What the task requires
Every line that contains "casing" must be located and copied from the data.

════════════════

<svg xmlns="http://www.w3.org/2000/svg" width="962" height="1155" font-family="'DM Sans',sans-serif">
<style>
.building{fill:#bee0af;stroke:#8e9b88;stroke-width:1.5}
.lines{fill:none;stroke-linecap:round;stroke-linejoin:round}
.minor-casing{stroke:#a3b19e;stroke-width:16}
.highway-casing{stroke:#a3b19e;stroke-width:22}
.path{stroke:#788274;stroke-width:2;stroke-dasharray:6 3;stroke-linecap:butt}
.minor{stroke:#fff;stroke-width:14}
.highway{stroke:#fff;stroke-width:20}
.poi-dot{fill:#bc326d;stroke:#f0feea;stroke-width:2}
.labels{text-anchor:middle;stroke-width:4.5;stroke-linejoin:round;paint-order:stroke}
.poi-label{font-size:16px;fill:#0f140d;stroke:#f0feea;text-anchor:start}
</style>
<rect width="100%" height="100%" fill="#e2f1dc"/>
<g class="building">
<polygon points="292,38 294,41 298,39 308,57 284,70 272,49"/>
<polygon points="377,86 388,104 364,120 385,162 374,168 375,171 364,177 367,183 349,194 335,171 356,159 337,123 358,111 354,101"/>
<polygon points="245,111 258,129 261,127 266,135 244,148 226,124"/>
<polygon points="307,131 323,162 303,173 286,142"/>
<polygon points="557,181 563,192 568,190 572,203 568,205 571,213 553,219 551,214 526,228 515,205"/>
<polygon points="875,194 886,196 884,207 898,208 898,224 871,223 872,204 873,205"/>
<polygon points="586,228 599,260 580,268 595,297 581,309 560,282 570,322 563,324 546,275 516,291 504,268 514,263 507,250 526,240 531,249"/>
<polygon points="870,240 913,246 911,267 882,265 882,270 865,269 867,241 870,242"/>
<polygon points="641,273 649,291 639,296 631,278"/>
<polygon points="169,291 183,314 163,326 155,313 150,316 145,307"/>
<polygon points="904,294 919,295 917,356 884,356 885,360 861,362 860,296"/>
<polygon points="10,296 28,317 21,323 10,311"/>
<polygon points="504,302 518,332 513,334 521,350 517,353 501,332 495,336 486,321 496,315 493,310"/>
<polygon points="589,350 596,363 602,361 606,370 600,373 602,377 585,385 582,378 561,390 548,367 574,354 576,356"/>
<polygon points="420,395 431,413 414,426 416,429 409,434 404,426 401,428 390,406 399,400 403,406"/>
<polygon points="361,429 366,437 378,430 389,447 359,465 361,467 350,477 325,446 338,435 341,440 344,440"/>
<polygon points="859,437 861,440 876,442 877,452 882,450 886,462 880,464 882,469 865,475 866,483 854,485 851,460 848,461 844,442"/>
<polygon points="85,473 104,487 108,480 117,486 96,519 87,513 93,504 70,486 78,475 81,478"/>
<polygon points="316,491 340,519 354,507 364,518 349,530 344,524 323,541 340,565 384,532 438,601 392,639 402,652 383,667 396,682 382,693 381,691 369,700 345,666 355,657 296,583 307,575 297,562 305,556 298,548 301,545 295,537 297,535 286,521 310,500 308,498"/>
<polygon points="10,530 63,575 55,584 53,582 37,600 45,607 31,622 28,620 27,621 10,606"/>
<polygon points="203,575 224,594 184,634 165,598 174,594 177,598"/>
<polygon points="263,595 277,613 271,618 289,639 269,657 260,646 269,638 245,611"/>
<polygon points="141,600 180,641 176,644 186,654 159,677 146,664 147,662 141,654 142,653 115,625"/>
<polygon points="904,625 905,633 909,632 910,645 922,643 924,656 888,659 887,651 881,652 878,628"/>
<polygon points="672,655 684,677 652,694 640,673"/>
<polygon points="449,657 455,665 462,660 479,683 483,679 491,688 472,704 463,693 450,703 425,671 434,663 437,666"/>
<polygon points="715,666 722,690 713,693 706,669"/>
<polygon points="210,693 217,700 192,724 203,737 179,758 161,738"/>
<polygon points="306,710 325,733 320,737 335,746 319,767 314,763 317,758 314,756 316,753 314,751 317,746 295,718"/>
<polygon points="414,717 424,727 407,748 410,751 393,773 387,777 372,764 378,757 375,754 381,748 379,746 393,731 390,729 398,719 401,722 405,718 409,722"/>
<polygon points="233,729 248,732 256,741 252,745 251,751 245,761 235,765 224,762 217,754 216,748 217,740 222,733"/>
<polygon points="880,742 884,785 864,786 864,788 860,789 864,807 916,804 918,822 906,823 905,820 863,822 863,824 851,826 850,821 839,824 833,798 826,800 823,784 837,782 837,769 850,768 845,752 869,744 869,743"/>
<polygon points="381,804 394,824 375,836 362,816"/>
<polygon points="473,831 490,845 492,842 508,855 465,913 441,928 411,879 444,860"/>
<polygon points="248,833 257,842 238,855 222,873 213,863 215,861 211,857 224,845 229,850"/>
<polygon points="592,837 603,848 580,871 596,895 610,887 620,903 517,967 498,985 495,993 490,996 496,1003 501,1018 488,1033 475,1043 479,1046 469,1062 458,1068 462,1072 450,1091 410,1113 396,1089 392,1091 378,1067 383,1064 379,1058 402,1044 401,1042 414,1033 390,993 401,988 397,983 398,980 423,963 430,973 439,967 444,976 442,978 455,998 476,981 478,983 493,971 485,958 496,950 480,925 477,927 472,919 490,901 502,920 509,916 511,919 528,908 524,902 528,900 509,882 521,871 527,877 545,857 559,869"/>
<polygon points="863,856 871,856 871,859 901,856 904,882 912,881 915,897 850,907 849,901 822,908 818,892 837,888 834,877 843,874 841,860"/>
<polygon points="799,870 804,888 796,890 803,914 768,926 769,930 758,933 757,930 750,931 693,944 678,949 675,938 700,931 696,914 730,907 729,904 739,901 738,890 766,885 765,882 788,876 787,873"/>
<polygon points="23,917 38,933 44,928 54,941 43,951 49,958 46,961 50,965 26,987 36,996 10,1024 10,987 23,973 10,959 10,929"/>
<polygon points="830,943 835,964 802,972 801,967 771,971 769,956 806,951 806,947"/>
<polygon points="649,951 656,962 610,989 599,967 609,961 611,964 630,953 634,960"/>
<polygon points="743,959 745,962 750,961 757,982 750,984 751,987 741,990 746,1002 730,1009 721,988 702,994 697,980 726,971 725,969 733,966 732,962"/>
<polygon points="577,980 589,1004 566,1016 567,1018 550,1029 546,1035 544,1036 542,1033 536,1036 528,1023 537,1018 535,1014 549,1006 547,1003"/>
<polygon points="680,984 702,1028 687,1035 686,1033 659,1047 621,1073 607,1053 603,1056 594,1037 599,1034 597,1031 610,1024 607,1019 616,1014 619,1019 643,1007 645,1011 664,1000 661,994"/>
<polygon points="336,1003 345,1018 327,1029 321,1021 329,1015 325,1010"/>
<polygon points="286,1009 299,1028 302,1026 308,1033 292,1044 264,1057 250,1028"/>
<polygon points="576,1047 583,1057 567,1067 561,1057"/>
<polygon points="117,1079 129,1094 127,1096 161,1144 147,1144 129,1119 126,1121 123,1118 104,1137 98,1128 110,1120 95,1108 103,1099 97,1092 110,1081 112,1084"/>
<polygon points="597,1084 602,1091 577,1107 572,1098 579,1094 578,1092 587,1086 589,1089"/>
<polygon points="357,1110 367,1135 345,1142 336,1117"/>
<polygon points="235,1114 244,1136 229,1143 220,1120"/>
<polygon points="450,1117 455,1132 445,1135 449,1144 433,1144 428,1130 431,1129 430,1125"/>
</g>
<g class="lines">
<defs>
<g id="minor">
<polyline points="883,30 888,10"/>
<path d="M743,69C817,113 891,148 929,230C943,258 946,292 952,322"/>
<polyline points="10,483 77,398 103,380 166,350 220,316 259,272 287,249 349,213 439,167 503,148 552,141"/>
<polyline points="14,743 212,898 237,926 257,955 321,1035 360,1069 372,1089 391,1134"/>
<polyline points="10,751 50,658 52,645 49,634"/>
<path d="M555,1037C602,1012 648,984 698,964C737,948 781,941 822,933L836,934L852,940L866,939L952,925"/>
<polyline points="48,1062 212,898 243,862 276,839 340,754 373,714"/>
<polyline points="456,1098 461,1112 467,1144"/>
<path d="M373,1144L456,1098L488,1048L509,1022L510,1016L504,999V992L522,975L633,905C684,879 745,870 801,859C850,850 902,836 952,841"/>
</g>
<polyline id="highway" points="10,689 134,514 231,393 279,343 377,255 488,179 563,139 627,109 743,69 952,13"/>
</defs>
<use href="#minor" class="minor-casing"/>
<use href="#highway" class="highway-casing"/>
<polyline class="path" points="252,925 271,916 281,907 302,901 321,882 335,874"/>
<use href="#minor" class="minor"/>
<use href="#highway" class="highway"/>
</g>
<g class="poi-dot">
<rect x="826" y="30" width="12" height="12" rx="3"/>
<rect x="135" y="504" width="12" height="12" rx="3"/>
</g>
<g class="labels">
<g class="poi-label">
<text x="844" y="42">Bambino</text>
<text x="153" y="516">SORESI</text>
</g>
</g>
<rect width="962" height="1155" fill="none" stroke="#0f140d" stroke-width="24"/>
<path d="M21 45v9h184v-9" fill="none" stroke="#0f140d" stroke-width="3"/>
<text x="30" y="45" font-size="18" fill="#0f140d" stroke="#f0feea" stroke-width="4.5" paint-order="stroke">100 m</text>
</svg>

════════════════

Completed exercise
.minor-casing{stroke:#a3b19e;stroke-width:16}
.highway-casing{stroke:#a3b19e;stroke-width:22}
<use href="#minor" class="minor-casing"/>
<use href="#highway" class="highway-casing"/>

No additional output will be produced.